И вдруг, словно из материализовавшегося лунного света, заструились, потекли стихи – полновесным, упругим, звенящим ручьем. Он остановился, схватил себя окровавленной рукой за карман – пусто. Ни блокнота, ни ручки. Он перестал их носить с собой с тех пор, как посвятил свою поэму Серову. Он просто забыл про них. Он не готов был к тому, что жизнь продолжается. И вот его настигла месть преданной лиры – изобилием и благодатью. А строчки текли и текли, не задерживаясь, освобождая мысленное пространство для других прекрасных строчек. Они уплывали ввысь, соскальзывали со свитка и превращались в перламутровый туман, в котором проскакивали золотистые искры. Строчки переливались в воздухе, рассыпаясь буквами кириллицы в сверкающий прах.
Прохожие с удивлением смотрели на молодого еще человека, стоящего в одном костюме на морозце, по лицу которого текли слезы, оставляя поблескивающие серебристые потеки, язвительно подчеркнутые равнодушным лунным светом.

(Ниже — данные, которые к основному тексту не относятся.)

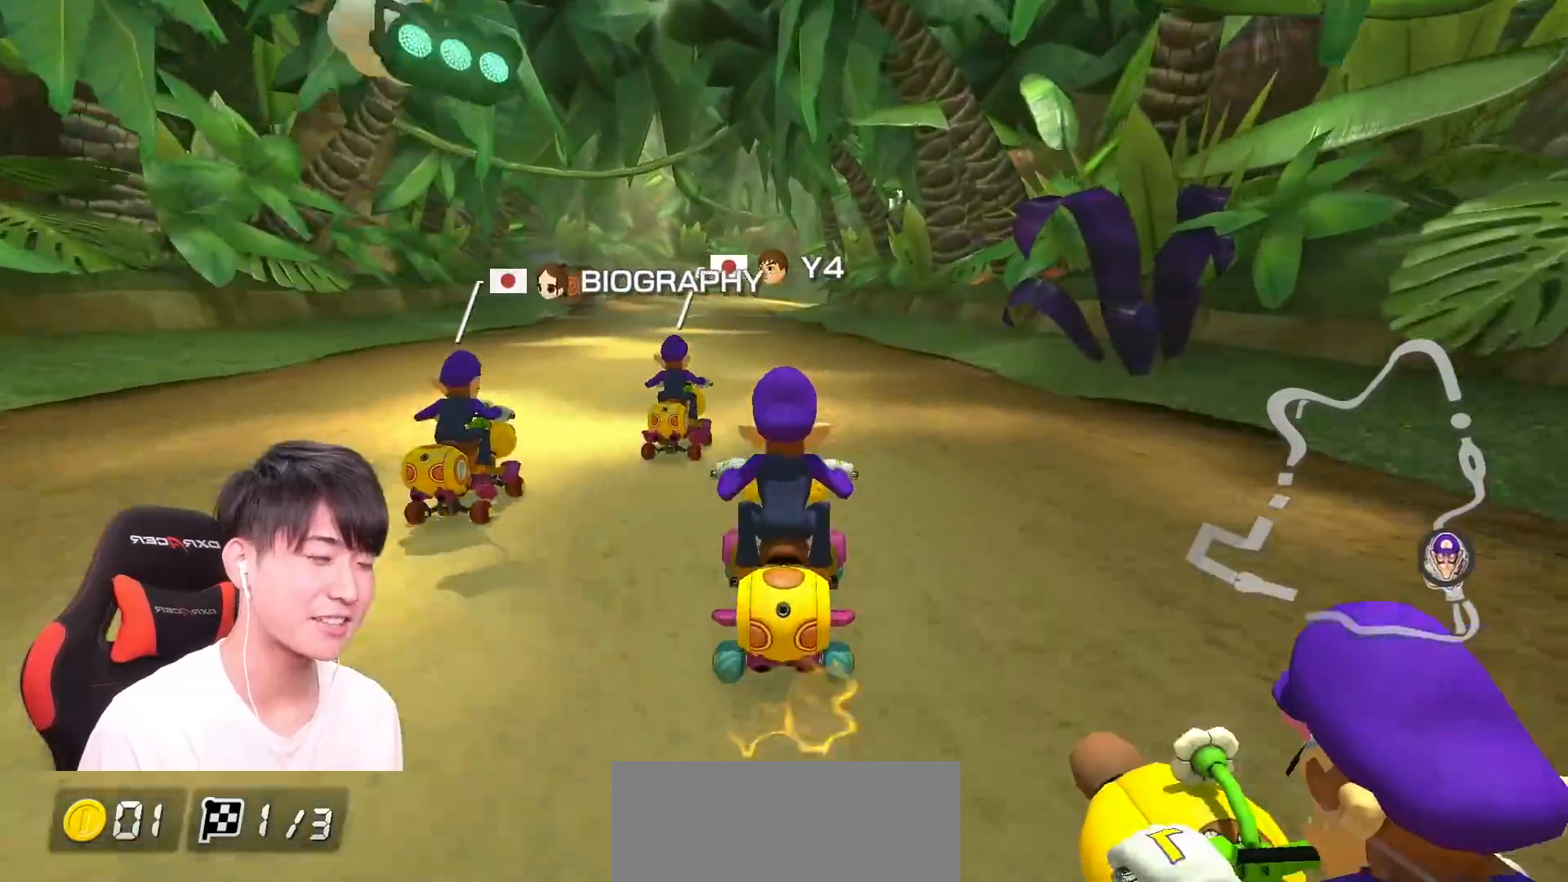
{"buttons": ["A", "R1"], "left_stick": "left", "events": [[300, "left_stick", "center"], [401, "left_stick", "left"]]}
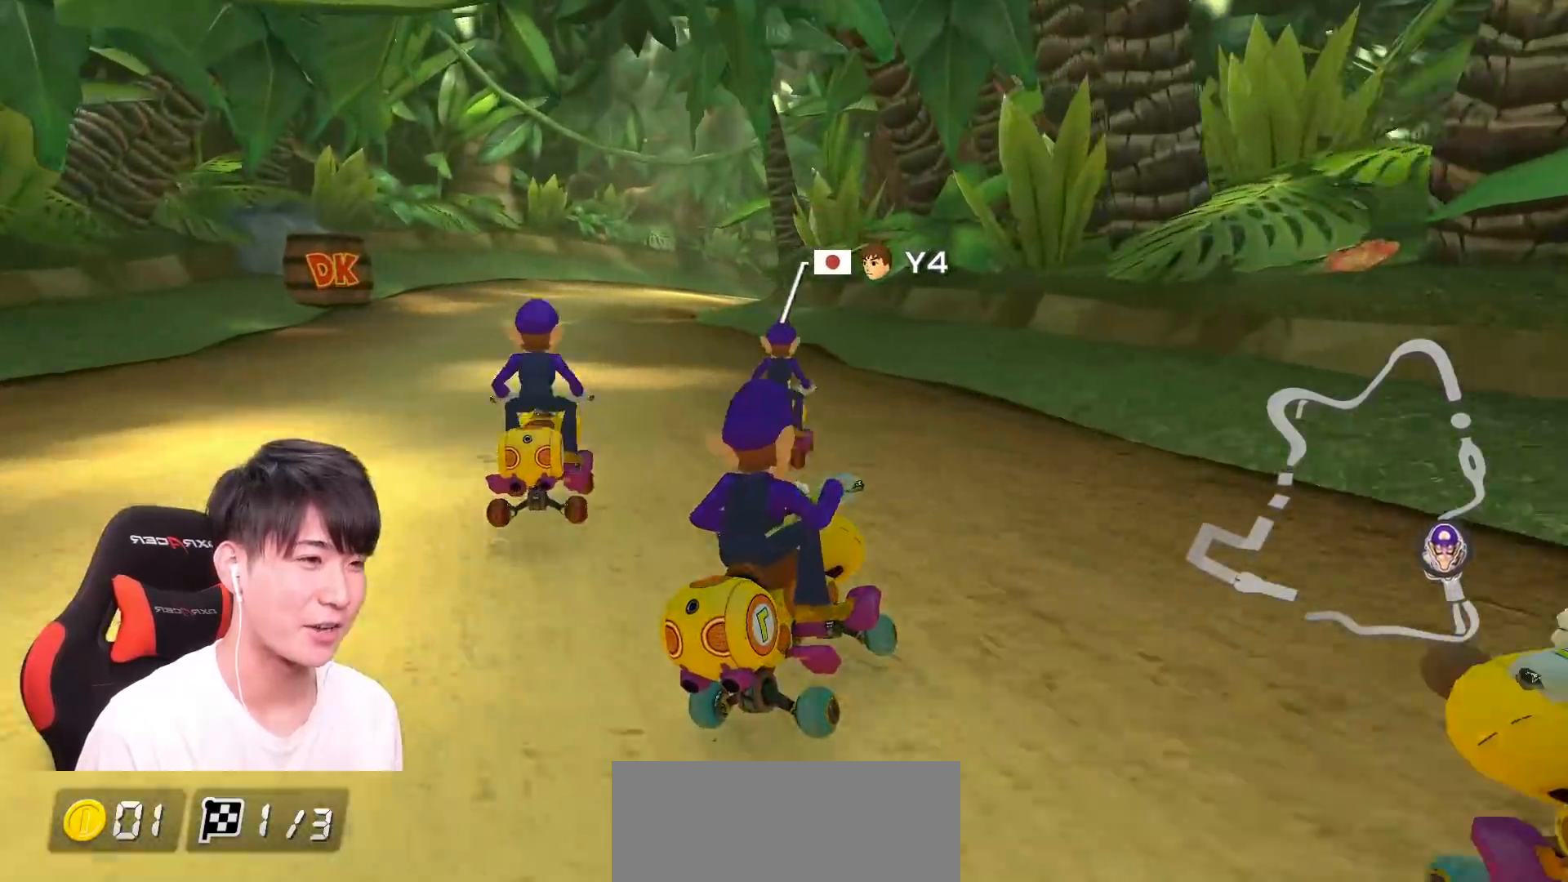
{"buttons": ["A", "R1"], "left_stick": "left", "events": []}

Взволнованный, с молодцевато звеневшей в нем волевой сталью, Бархатков вернулся домой. Решение вызрело и окрепло, и теперь он внимательно выслушивал собственный приговор. Минуту назад он полон был поэтическим мироощущением, а сейчас в нем убийственно пульсировала четкая мысль. Он вдруг внятно, с предельной искренностью, проговорил слова, наполненные гибельным смыслом, словно записывая в дневник то, что принято скрывать ото всех.
Он просто понял, что сам превратил свою жизнь в поэтическую ложь.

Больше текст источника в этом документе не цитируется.